Neha Pawar who plays the gregarious Naina Kaur is slightly tolerable but her Punjabi accent courtesy the Kajol in K3G School of Over The Top Punjabi accents starts grating on your nerves after a while and when she starts pursing her mouth to signify anger, throws hissy fits to signify she is a Petulant Punjabi any kind feelings quickly disappear.
The only likeable person in the whole film is a Biji who musters up a pretty believable accent and has a personality one can like. Pity she couldnt play most of the lead (and supporting cast).

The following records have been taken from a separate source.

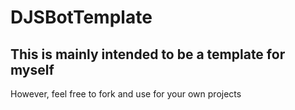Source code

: # DJSBotTemplate

## This is mainly intended to be a template for myself
However, feel free to fork and use for your own projects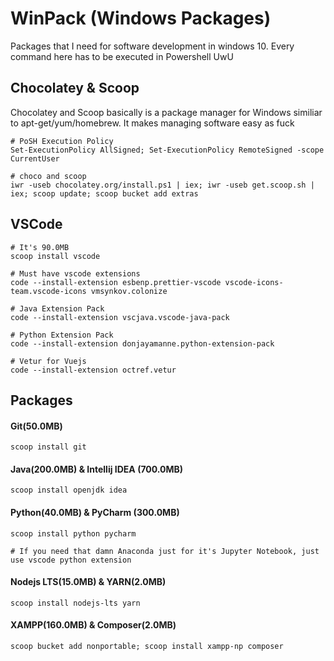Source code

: 
# WinPack (Windows Packages)
Packages that I need for software development in windows 10. Every command here has to be executed in Powershell UwU

## Chocolatey & Scoop
Chocolatey and Scoop basically is a package manager for Windows similiar to apt-get/yum/homebrew. It makes managing software easy as fuck

    # PoSH Execution Policy
    Set-ExecutionPolicy AllSigned; Set-ExecutionPolicy RemoteSigned -scope CurrentUser
    
    # choco and scoop
    iwr -useb chocolatey.org/install.ps1 | iex; iwr -useb get.scoop.sh | iex; scoop update; scoop bucket add extras
    
## VSCode
    # It's 90.0MB
    scoop install vscode

    # Must have vscode extensions
    code --install-extension esbenp.prettier-vscode vscode-icons-team.vscode-icons vmsynkov.colonize
    
    # Java Extension Pack
    code --install-extension vscjava.vscode-java-pack
    
    # Python Extension Pack
    code --install-extension donjayamanne.python-extension-pack
    
    # Vetur for Vuejs 
    code --install-extension octref.vetur

## Packages
#### Git(50.0MB)
    scoop install git
#### Java(200.0MB) & Intellij IDEA (700.0MB)
    scoop install openjdk idea
#### Python(40.0MB) & PyCharm (300.0MB)
    scoop install python pycharm

    # If you need that damn Anaconda just for it's Jupyter Notebook, just use vscode python extension
#### Nodejs LTS(15.0MB) & YARN(2.0MB)
    scoop install nodejs-lts yarn
#### XAMPP(160.0MB) & Composer(2.0MB)
    scoop bucket add nonportable; scoop install xampp-np composer
    
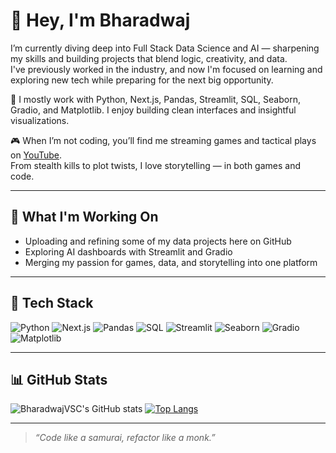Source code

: # 👋 Hey, I'm Bharadwaj 

I’m currently diving deep into Full Stack Data Science and AI — sharpening my skills and building projects that blend logic, creativity, and data.  
I've previously worked in the industry, and now I'm focused on learning and exploring new tech while preparing for the next big opportunity.

🧰 I mostly work with Python, Next.js, Pandas, Streamlit, SQL, Seaborn, Gradio, and Matplotlib. I enjoy building clean interfaces and insightful visualizations.

🎮 When I’m not coding, you’ll find me streaming games and tactical plays on [YouTube](https://www.youtube.com/@zaangetsuu).  
From stealth kills to plot twists, I love storytelling — in both games and code.

---

## 🔭 What I'm Working On
- Uploading and refining some of my data projects here on GitHub
- Exploring AI dashboards with Streamlit and Gradio
- Merging my passion for games, data, and storytelling into one platform

---

## 🧠 Tech Stack
![Python](https://img.shields.io/badge/-Python-black?style=flat-square&logo=python)
![Next.js](https://img.shields.io/badge/-Next.js-black?style=flat-square&logo=next.js)
![Pandas](https://img.shields.io/badge/-Pandas-black?style=flat-square&logo=pandas)
![SQL](https://img.shields.io/badge/-SQL-black?style=flat-square&logo=mysql)
![Streamlit](https://img.shields.io/badge/-Streamlit-black?style=flat-square&logo=streamlit)
![Seaborn](https://img.shields.io/badge/-Seaborn-black?style=flat-square&logo=seaborn)
![Gradio](https://img.shields.io/badge/-Gradio-black?style=flat-square&logo=gradio)
![Matplotlib](https://img.shields.io/badge/-Matplotlib-black?style=flat-square&logo=matplotlib)

---

## 📊 GitHub Stats

![BharadwajVSC's GitHub stats](https://github-readme-stats.vercel.app/api?username=BharadwajVSC&show_icons=true&theme=radical)
[![Top Langs](https://github-readme-stats.vercel.app/api/top-langs/?username=BharadwajVSC&layout=compact&theme=radical)](https://github.com/BharadwajVSC)

---

> _“Code like a samurai, refactor like a monk.”_
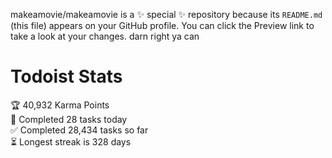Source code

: makeamovie/makeamovie is a ✨ special ✨ repository because its `README.md` (this file) appears on your GitHub profile.
You can click the Preview link to take a look at your changes. darn right ya can

# Todoist Stats

<!-- TODO-IST:START -->
🏆  40,932 Karma Points           
🌸  Completed 28 tasks today           
✅  Completed 28,434 tasks so far           
⏳  Longest streak is 328 days
<!-- TODO-IST:END -->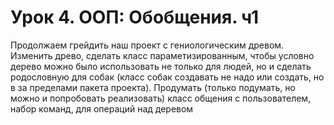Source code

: # Урок 4. ООП: Обобщения. ч1

Продолжаем грейдить наш проект с гениологическим древом. Изменить древо, сделать класс параметизированным, чтобы условно дерево можно было использовать не только для людей, но и сделать родословную для собак (класс собак создавать не надо или создать, но в за пределами пакета проекта). Продумать (только подумать, но можно и попробовать реализовать) класс общения с пользователем, набор команд, для операций над деревом
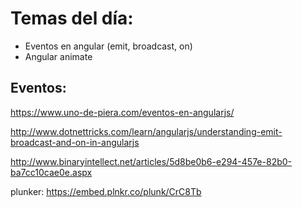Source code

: # Temas del día:

- Eventos en angular (emit, broadcast, on)
- Angular animate


## Eventos:
https://www.uno-de-piera.com/eventos-en-angularjs/

http://www.dotnettricks.com/learn/angularjs/understanding-emit-broadcast-and-on-in-angularjs

http://www.binaryintellect.net/articles/5d8be0b6-e294-457e-82b0-ba7cc10cae0e.aspx

plunker: https://embed.plnkr.co/plunk/CrC8Tb 
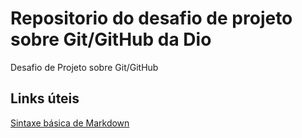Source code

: # Repositorio do desafio de projeto sobre Git/GitHub da Dio
Desafio de Projeto sobre Git/GitHub

## Links úteis
[Sintaxe básica de Markdown](https://www.markdownguide.org/basic-syntax/)
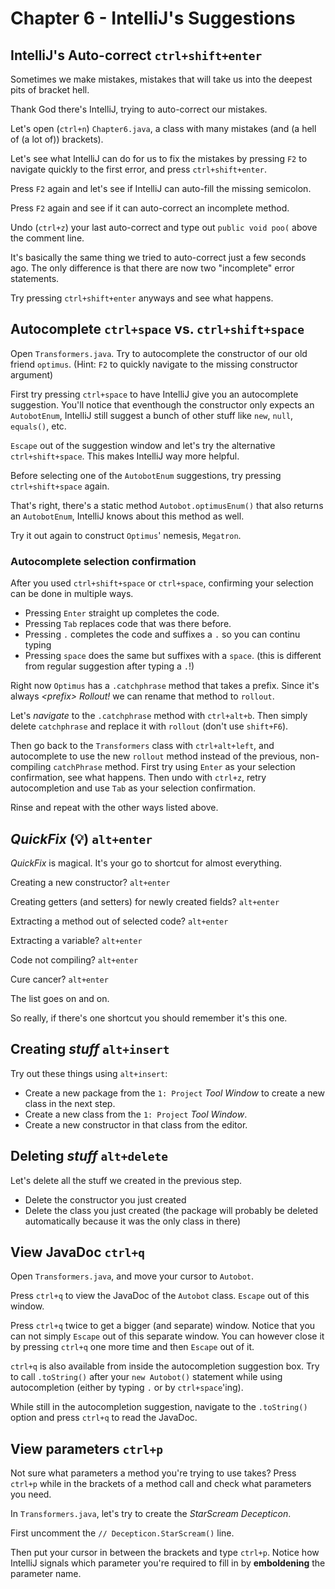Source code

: # Chapter 6 - IntelliJ's Suggestions
## IntelliJ's Auto-correct `ctrl+shift+enter`
Sometimes we make mistakes, mistakes that will take us into the deepest pits of bracket hell.

Thank God there's IntelliJ, trying to auto-correct our mistakes.

Let's open (`ctrl+n`) `Chapter6.java`, a class with many mistakes (and (a hell of (a lot of)) brackets).

Let's see what IntelliJ can do for us to fix the mistakes by pressing `F2` to navigate quickly to the first error, and press `ctrl+shift+enter`.

Press `F2` again and let's see if IntelliJ can auto-fill the missing semicolon.

Press `F2` again and see if it can auto-correct an incomplete method.

Undo (`ctrl+z`) your last auto-correct and type out `public void poo(` above the comment line.

It's basically the same thing we tried to auto-correct just a few seconds ago. The only difference is that there are now two "incomplete" error statements.

Try pressing `ctrl+shift+enter` anyways and see what happens.

## Autocomplete `ctrl+space` vs. `ctrl+shift+space`
Open `Transformers.java`. Try to autocomplete the constructor of our old friend `optimus`. (Hint: `F2` to quickly navigate to the missing constructor argument)

First try pressing `ctrl+space` to have IntelliJ give you an autocomplete suggestion. You'll notice that eventhough the constructor only expects an `AutobotEnum`, IntelliJ still suggest a bunch of other stuff like `new`, `null`, `equals()`, etc.

`Escape` out of the suggestion window and let's try the alternative `ctrl+shift+space`. This makes IntelliJ way more helpful.

Before selecting one of the `AutobotEnum` suggestions, try pressing `ctrl+shift+space` again.

That's right, there's a static method `Autobot.optimusEnum()` that also returns an `AutobotEnum`, IntelliJ knows about this method as well.

Try it out again to construct `Optimus`' nemesis, `Megatron`.

### Autocomplete selection confirmation
After you used `ctrl+shift+space` or `ctrl+space`, confirming your selection can be done in multiple ways.

* Pressing `Enter` straight up completes the code.
* Pressing `Tab` replaces code that was there before.
* Pressing `.` completes the code and suffixes a `.` so you can continu typing
* Pressing `space` does the same but suffixes with a `space`. (this is different from regular suggestion after typing a `.`!)

Right now `Optimus` has a `.catchphrase` method that takes a prefix. Since it's always _\<prefix\> Rollout!_ we can rename that method to `rollout`.

Let's _navigate_ to the `.catchphrase` method with `ctrl+alt+b`. Then simply delete `catchphrase` and replace it with `rollout` (don't use `shift+F6`).

Then go back to the `Transformers` class with `ctrl+alt+left`, and autocomplete to use the new `rollout` method instead of the previous, non-compiling `catchPhrase` method. First try using `Enter` as your selection confirmation, see what happens. Then undo with `ctrl+z`, retry autocompletion and use `Tab` as your selection confirmation.

Rinse and repeat with the other ways listed above.

## _QuickFix_ (:bulb:) `alt+enter`
_QuickFix_ is magical. It's your go to shortcut for almost everything.

Creating a new constructor? `alt+enter`

Creating getters (and setters) for newly created fields? `alt+enter`

Extracting a method out of selected code? `alt+enter`

Extracting a variable? `alt+enter`

Code not compiling? `alt+enter`

Cure cancer? `alt+enter`

The list goes on and on.

So really, if there's one shortcut you should remember it's this one.

## Creating _stuff_ `alt+insert`
Try out these things using `alt+insert`:
* Create a new package from the `1: Project` _Tool Window_ to create a new class in the next step.
* Create a new class from the `1: Project` _Tool Window_.
* Create a new constructor in that class from the editor.

## Deleting _stuff_ `alt+delete`
Let's delete all the stuff we created in the previous step.
* Delete the constructor you just created
* Delete the class you just created (the package will probably be deleted automatically because it was the only class in there)

## View JavaDoc `ctrl+q`
Open `Transformers.java`, and move your cursor to `Autobot`.

Press `ctrl+q` to view the JavaDoc of the `Autobot` class. `Escape` out of this window.

Press `ctrl+q` twice to get a bigger (and separate) window. Notice that you can not simply `Escape` out of this separate window. You can however close it by pressing `ctrl+q` one more time and then `Escape` out of it.

`ctrl+q` is also available from inside the autocompletion suggestion box. Try to call `.toString()` after your `new Autobot()` statement while using autocompletion (either by typing `.` or by `ctrl+space`'ing).

While still in the autocompletion suggestion, navigate to the `.toString()` option and press `ctrl+q` to read the JavaDoc.

## View parameters `ctrl+p`
Not sure what parameters a method you're trying to use takes? Press `ctrl+p` while in the brackets of a method call and check what parameters you need.

In `Transformers.java`, let's try to create the _StarScream Decepticon_.

First uncomment the `// Decepticon.StarScream()` line.

Then put your cursor in between the brackets and type `ctrl+p`. Notice how IntelliJ signals which parameter you're required to fill in by **emboldening** the parameter name.

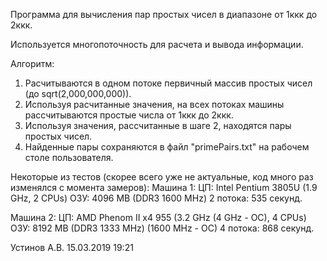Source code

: Программа для вычисления пар простых чисел в диапазоне от 1ккк до 2ккк.

Используется многопоточность для расчета и вывода информации.

Алгоритм:
<ol>
	<li>Расчитываются в одном потоке первичный массив простых чисел (до sqrt(2,000,000,000)).</li>
	<li>Используя расчитанные значения, на всех потоках машины рассчитываются простые числа от 1ккк до 2ккк.</li>
	<li>Используя значения, рассчитанные в шаге 2, находятся пары простых чисел.</li>
	<li>Найденные пары сохраняются в файл "primePairs.txt" на рабочем столе пользователя.</li>
</ol>

Некоторые из тестов (скорее всего уже не актуальные, код много раз изменялся с момента замеров):
Машина 1:
		ЦП:	 Intel Pentium 3805U (1.9 GHz, 2 CPUs)
		ОЗУ: 4096 MB (DDR3 1600 MHz)
		2 потока:	535 секунд.

Машина 2:
		ЦП:	 AMD Phenom II x4 955 (3.2 GHz (4 GHz - OC), 4 CPUs)
		ОЗУ: 8192 MB (DDR3 1333 MHz) (1600 MHz - OC)
		4 потока:	868 секунд.

Устинов А.В. 15.03.2019 19:21
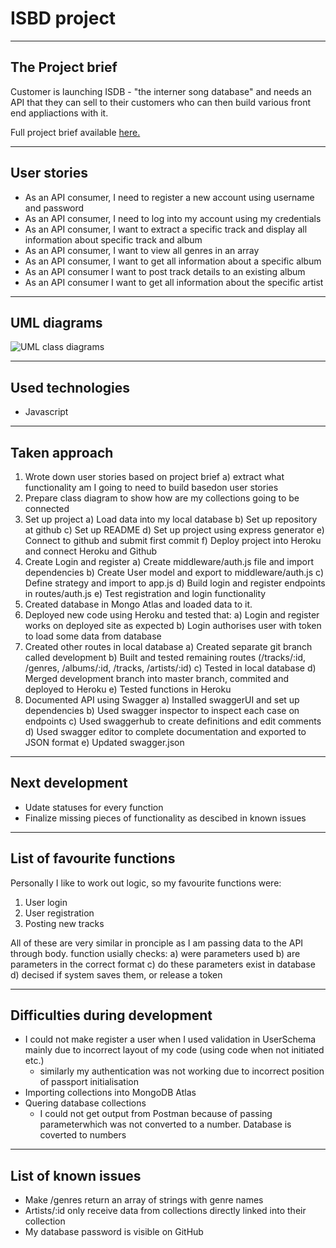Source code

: # ISBD project

---

## The Project brief
Customer is launching ISDB - "the interner song database" and needs an API that they can sell to their customers who can then build various front end appliactions with it.

Full project brief available [here.](http://tomasadamcik.com/Bootcamp/3.Project-ISDB/BSE-M2-Project%20Brief.pdf)

---

## User stories
- As an API consumer, I need to register a new account using username and password
- As an API consumer, I need to log into my account using my credentials
- As an API consumer, I want to extract a specific track and display all information about specific track and album
- As an API consumer, I want to view all genres in an array
- As an API consumer, I want to get all information about a specific album
- As an API consumer I want to post track details to an existing album
- As an API consumer I want to get all information about the specific artist


---
## UML diagrams
![UML class diagrams](http://tomasadamcik.com/Bootcamp/3.Project-ISDB/ISDB-class-diagram-Class%20diagrams.jpg)

---

## Used technologies
- Javascript
---

## Taken approach

1. Wrote down user stories based on project brief
    a) extract what functionality am I going to need to build basedon user stories
2. Prepare class diagram to show how are my collections going to be connected
3. Set up project 
    a) Load data into my local database
    b) Set up repository at github
    c) Set up README
    d) Set up project using express generator
    e) Connect to github and submit first commit
    f) Deploy project into Heroku and connect Heroku and Github
4. Create Login and register
    a) Create middleware/auth.js file and import dependencies
    b) Create User model and export to middleware/auth.js
    c) Define strategy and import to app.js
    d) Build login and register endpoints in routes/auth.js
    e) Test registration and login functionality
5. Created database in Mongo Atlas and loaded data to it.
6. Deployed new code using Heroku and tested that:
    a) Login and register works on deployed site as expected
    b) Login authorises user with token to load some data from database
7. Created other routes in local database
    a) Created separate git branch called development
    b) Built and tested remaining routes (/tracks/:id, /genres, /albums/:id, /tracks, /artists/:id)
    c) Tested in local database
    d) Merged development branch into master branch, commited and deployed to Heroku
    e) Tested functions in Heroku
8. Documented API using Swagger
    a) Installed swaggerUI and set up dependencies
    b) Used swagger inspector to inspect each case on endpoints
    c) Used swaggerhub to create definitions and edit comments
    d) Used swagger editor to complete documentation and exported to JSON format
    e) Updated swagger.json
    

---

## Next development

- Udate statuses for every function
- Finalize missing pieces of functionality as descibed in known issues

---
## List of favourite functions
Personally I like to work out logic, so my favourite functions were:
1. User login 
2. User registration
3. Posting new tracks

All of these are very similar in pronciple as I am passing data to the API through body. function usially checks:
a) were parameters used
b) are parameters in the correct format
c) do these parameters exist in database 
d) decised if system saves them, or release a token

---
## Difficulties during development
- I could not make register a user when I used validation in UserSchema mainly due to incorrect layout of my code (using code when not initiated etc.)
    - similarly my authentication was not working due to incorrect position of passport initialisation
- Importing collections into MongoDB Atlas
- Quering database collections
    - I could not get output from Postman because of passing parameterwhich was not converted to a number. Database is coverted to numbers
---
## List of known issues
-  Make /genres return an array of strings with genre names
-  Artists/:id only receive data from collections directly linked into their collection
-  My database password is visible on GitHub 
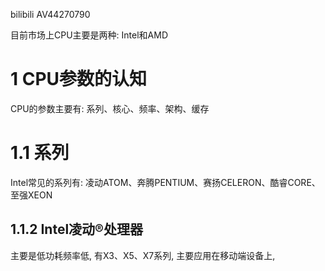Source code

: bilibili AV44270790

目前市场上CPU主要是两种: Intel和AMD

# 1 CPU参数的认知

CPU的参数主要有: 系列、核心、频率、架构、缓存

# 1.1 系列

Intel常见的系列有: 凌动ATOM、奔腾PENTIUM、赛扬CELERON、酷睿CORE、至强XEON

## 1.1.2 Intel凌动®️处理器

主要是低功耗频率低, 有X3、X5、X7系列, 主要应用在移动端设备上, 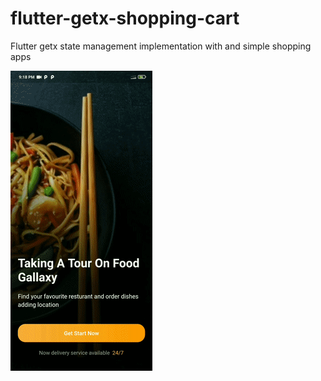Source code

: # flutter-getx-shopping-cart
Flutter getx state management implementation with and simple shopping apps

![Flutter-getx-pasta-shop](https://github.com/ArnabDutta246/flutter-getx-shopping-cart/blob/master/asset/images/ezgif.com-gif-maker(2).gif) 

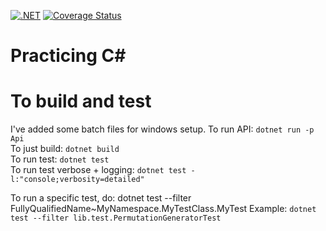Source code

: [![.NET](https://github.com/deanagan/practice-csharp/actions/workflows/dotnet.yml/badge.svg)](https://github.com/deanagan/practice-csharp/actions/workflows/dotnet.yml)
[![Coverage Status](https://coveralls.io/repos/github/deanagan/csharp-design-patterns/badge.svg?branch=master)](https://coveralls.io/github/deanagan/csharp-design-patterns?branch=master)
# Practicing C#

# To build and test
I've added some batch files for windows setup.
To run API: `dotnet run -p Api` <br>
To just build: `dotnet build` <br>
To run test: `dotnet test` <br>
To run test verbose + logging: `dotnet test -l:"console;verbosity=detailed"`


To run a specific test, do: dotnet test --filter FullyQualifiedName~MyNamespace.MyTestClass.MyTest
Example:
`dotnet test --filter lib.test.PermutationGeneratorTest`
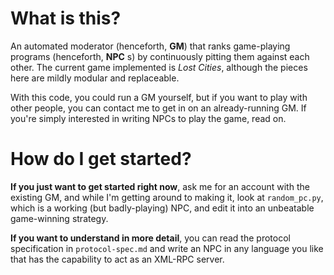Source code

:What is this?
=================

An automated moderator (henceforth, **GM**) that ranks game-playing programs (henceforth, **NPC** s) by continuously pitting them against each other.
The current game implemented is _Lost Cities_, although the pieces here are mildly modular and replaceable.

With this code, you could run a GM yourself, but if you want to play with other people, you can contact me to get in on an already-running GM.  If you're simply interested in writing NPCs to play the game, read on.

How do I get started?
=====================

**If you just want to get started right now**, ask me for an account with the existing GM, and while I'm getting around to making it, look at `random_pc.py`, which is a working (but badly-playing) NPC, and edit it into an unbeatable game-winning strategy.

**If you want to understand in more detail**, you can read the protocol specification in `protocol-spec.md` and write an NPC in any language you like that has the capability to act as an XML-RPC server.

So Naina Kaur wants to run a paratha empire and feed her ware to everyone she meets as buxom Parathey Wali Gali residents are wont to do, the earnest Maulick runs a street theatre company in the neighbourhood. Their paths cross, Naina joins his crew ...Biji soon follows. A smarmy drama festival producer offers the troupe a chance to perform at his fest. Most of the film is about the troupe preparing for a very "serious" play, the contents (or rehearsals ) of we are never privy to. Most probably because it is SERIOUS stuff and we by virtue of buying tickets for this film are for Maulick are too dumb to ever appreciate the seriousness of. We might snigger. Or ask for an item number.
And then there is a setback. Maulik goes into depression. Film goes into sepia mode.
There are flashes of redemption in the film when the camera shifts to the "liitle man about Chandni Chowk", the eccentric, the pot bellied--I wish this film could have been about the lives and loves of those quriky characters. For if I want a two minute voyeuristic glimpse into their lives I can always take the Metro down to the Parathe Wali Gali and probably get a decent paratha meal out of it too. For something tells me just like her "intermittent access" to a Punjabi accent even Naina's parathas may be a little off.
For a while I thought I should allow myself to like (and understand) MAulick's character , give him a chance to redeem himself you know, but then Naina has to coyly ask him whether his lack of a girl friend means he likes boys and he answers quickly with a NO I AM NORMAL.